Apprenticeship Training Likely Leads To A Permanent Job
Ottawa, ON -- Nationally, 88% of apprentices who completed their program were employed, compared with 82% of those who did not finish, according to the 2007 National Apprenticeship Survey recently rel...
By MRO Magazine
Ottawa, ON — Nationally, 88% of apprentices who completed their program were employed, compared with 82% of those who did not finish, according to the 2007 National Apprenticeship Survey recently released by Statistics Canada. Those who completed were also more likely to have full-time jobs and receive substantially higher wages.
At a provincial and territorial level, apprentices who completed their programs were also more likely to be employed than those who did not finish. This difference was more pronounced in Ontario, where 91% of completers were employed compared with 82% of discontinuers. In contrast, the difference was least pronounced in Quebec, where 72% of completers and 70% of discontinuers were employed.
Across Canada, among those who were employed, people who finished their training were more likely to have permanent jobs (80% of completers compared with 76% of discontinuers).

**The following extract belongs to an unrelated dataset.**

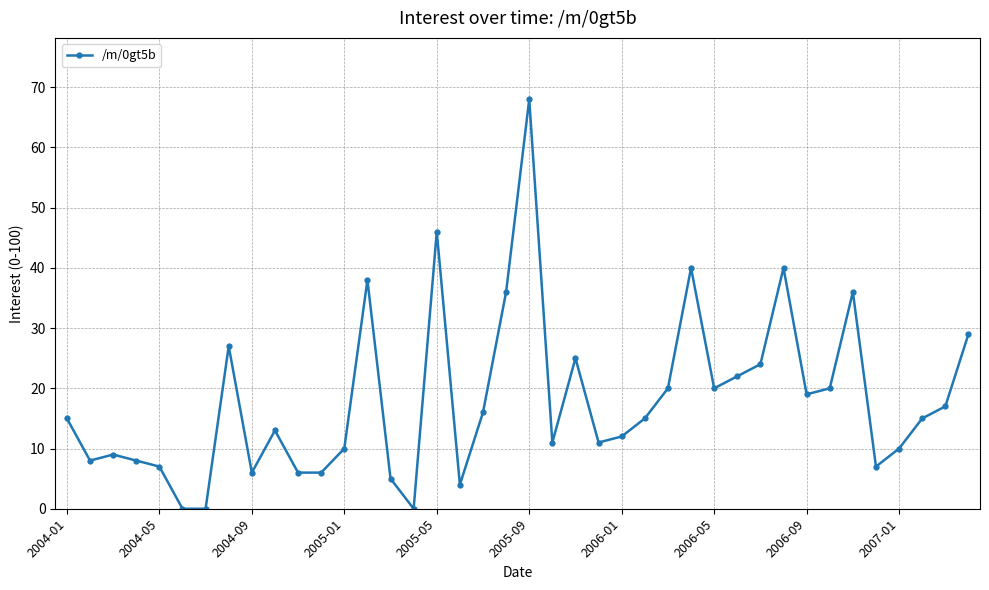

What is the greatest value displayed?

68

This was true in all provinces and territories except Alberta, where an equal proportion (77%) of completers and discontinuers who worked held permanent employment.
Those who completed their programs earned more per hour than those who discontinued their programs. Nationally, the median hourly wage of completers was $27 compared with $20 for discontinuers. Across provinces and territories, the difference in the median hourly wage between completers and discontinuers was highest in the Atlantic provinces and in Alberta, while it was lowest in the territories and in Saskatchewan.
More than one-third (36%) of long-term continuers as of 2004 had completed their apprenticeship program by 2007, while 56% were still pursuing their program. Only 8% had discontinued their apprenticeship training.
However, almost two-thirds (64%) of those who had discontinued an apprenticeship program as of 2004 had returned to their apprenticeship program by 2007 and had either completed their apprenticeship program (26%), or were still enrolled in one (38%). Just over one-third of discontinuers as of 2004 were still discontinuers three years later.
Women were more likely to come back and complete their program than men. About 38% of women who had dropped out in 2004 had finished their program by 2007, compared with only 24% of their male counterparts.
There was not one major factor but rather a multitude of factors that explained why discontinuers left their apprenticeship program. The reason most often cited by discontinuers (16%) for not completing their program was that there was not enough work in the trade to warrant continuing or insufficient income as an apprentice to meet their requirements.
About 10% of discontinuers stopped their program because they had received a better job offer. An additional 8% of discontinuers stopped because they disliked the work or the working conditions.
A further 8% of apprentices discontinued their program because they wanted to change jobs or careers, became self-employed or lost interest. An additional 4% discontinued their studies as a result of employer, company, or union issues, including problems such as the employer discontinuing the apprenticeship program or not following the rules.
As well, three in 10 discontinuers (30%) reported a diverse range of other reasons for not completing their apprenticeship program.